Webster is currently zoned for light industrial business. The rezone – only just proposed – would establish a high-density residential district between E. 205th Street and E. 182nd Street, with a commercial overlay. Think mid-rise apartment buildings with stores on the bottom floor.

The rezone would also establish commercial districts on Webster from E. 205th Street past Gun Hill Road, and from Bedford Park Boulevard to E. 196th Street. The commercial districts could accommodate office buildings.

Webster would retain many of its auto shops; the rezone wouldn’t force existing light industrial businesses out. After a 4-5 month environmental review and impact study, the plan will enter the city’s 6-7 month land-use review.

“I’m happy,” CB7 chair Greg Faulkner said. “We should have done this 30 years ago. This is going to transform the area.”

West of Webster, in the neighborhoods of Norwood and Bedford Park, the plan would downzone 20 pockets of low-density housing. The goal: prevent one and two-family home teardowns. On March 5, Guether clicked through slides of stately Victorian homes.

“These are impressive homes,” Guether said. “Homes are worth preserving.”

While Norwood and Bedford Park are currently zoned for residential development, no height limit exists. The plan would allow new eight-story buildings on select blocks, provided they include parking for one in two units.

A number of Norwood and Bedford Park residents believe development on Webster could compound the neighborhood’s parking problem.

Council majority leader Joel Rivera, who attended the March 5 meeting, empathized.

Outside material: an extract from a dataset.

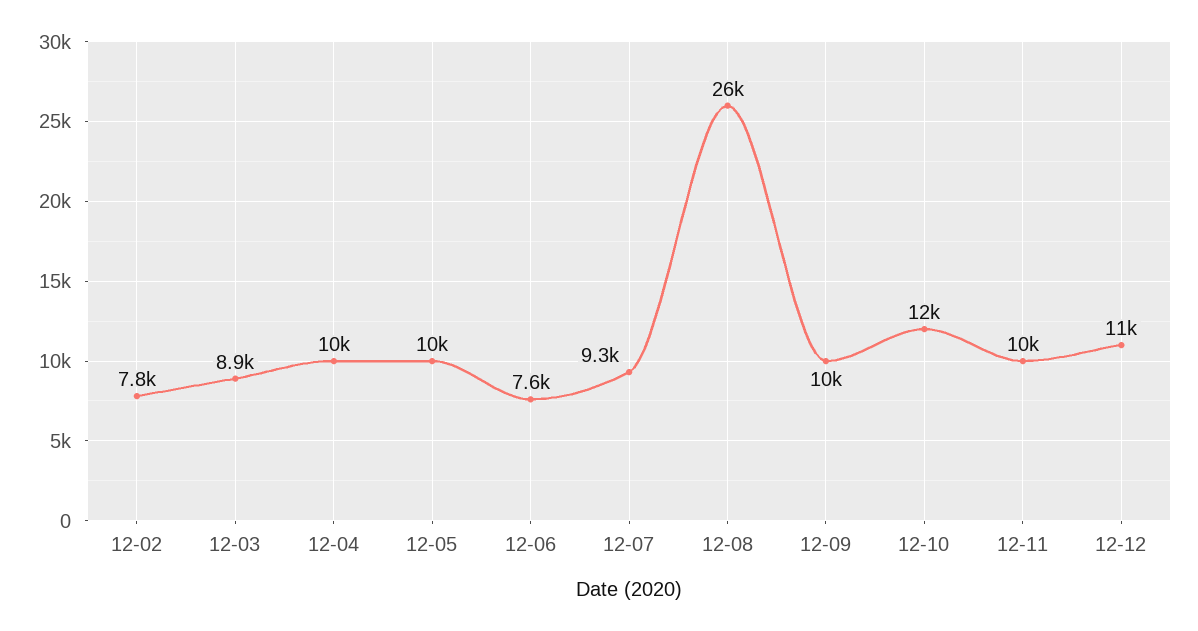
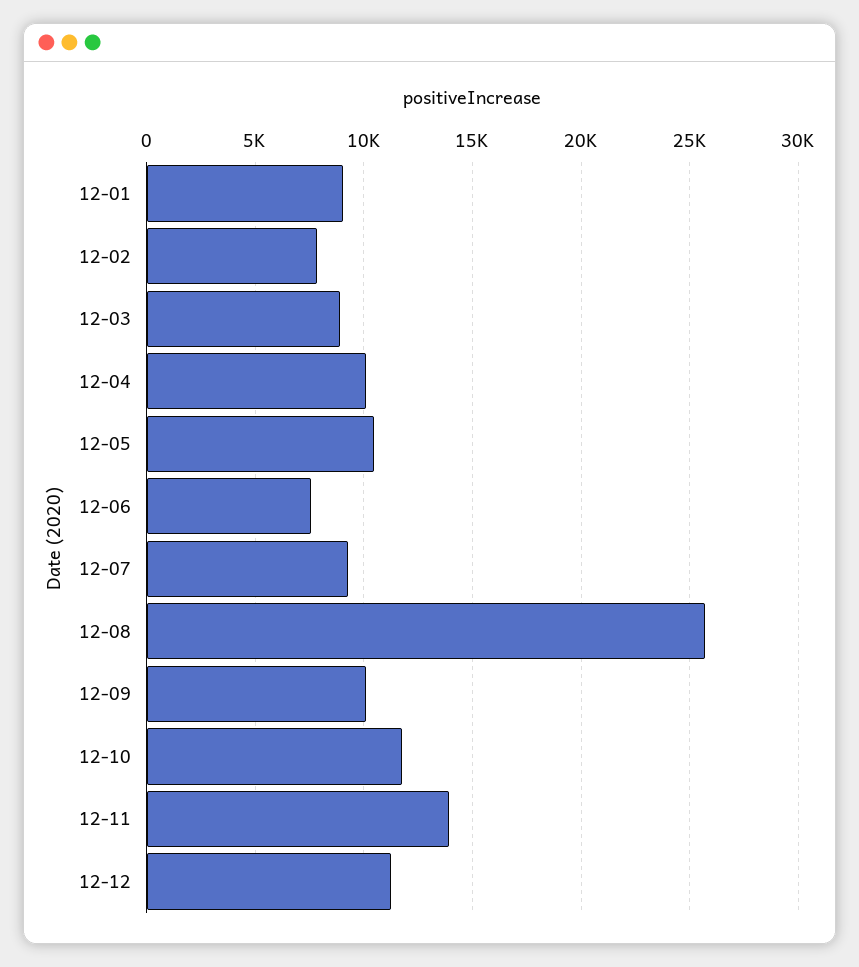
12-11: 10000 -> 14000
12-01: none -> 9000

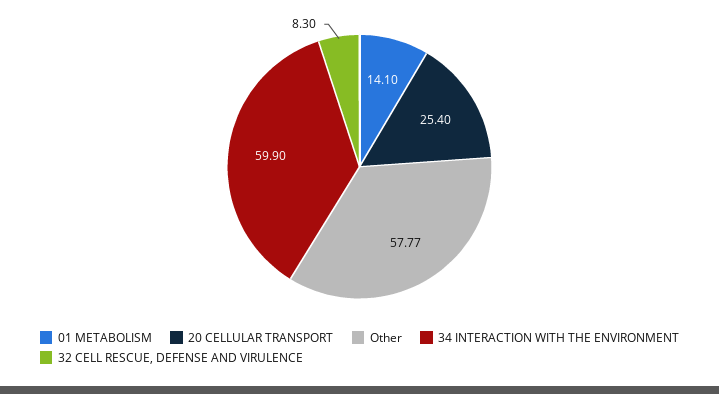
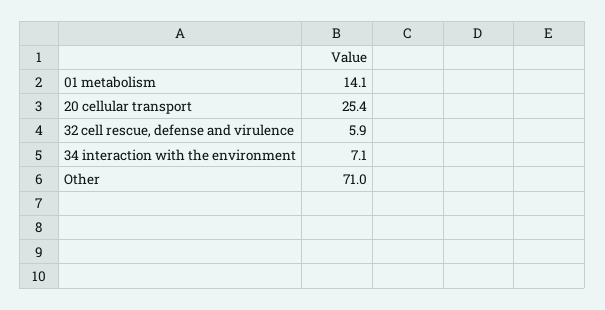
Other: 57.77 -> 71
34 INTERACTION WITH THE ENVIRONMENT: 59.9 -> 7.1
32 CELL RESCUE, DEFENSE AND VIRULENCE: 8.3 -> 5.9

Rivera has a solution.

“Municipal parking lots,” he said. “We could set up a residential pricing program.”

Al Hiller, a property owner and Webster merchant, isn’t concerned. Hiller called the proposed rezone “phenomenal.”

“This will beautify Webster,” he said. “All these people worried about parking need to understand. More traffic means more business. More business means more money.”

The city will encourage residential developers to build affordable units in partnership with the Department of Housing Preservation and Development.

“We’re running out of city-owned land,” said HPD planner Ted Weinstein said. “We’re looking for creative ways to gain affordable housing. One option is rezoning.”

CB7 member Barbara Stronczer has adopted a wait-and-see attitude.

“Beyond rezoning, will the city support development on Webster?” Stronczer asked. “When the 3rd Avenue el came down, that was supposed to revive Webster. The only thing we saw was more sun.”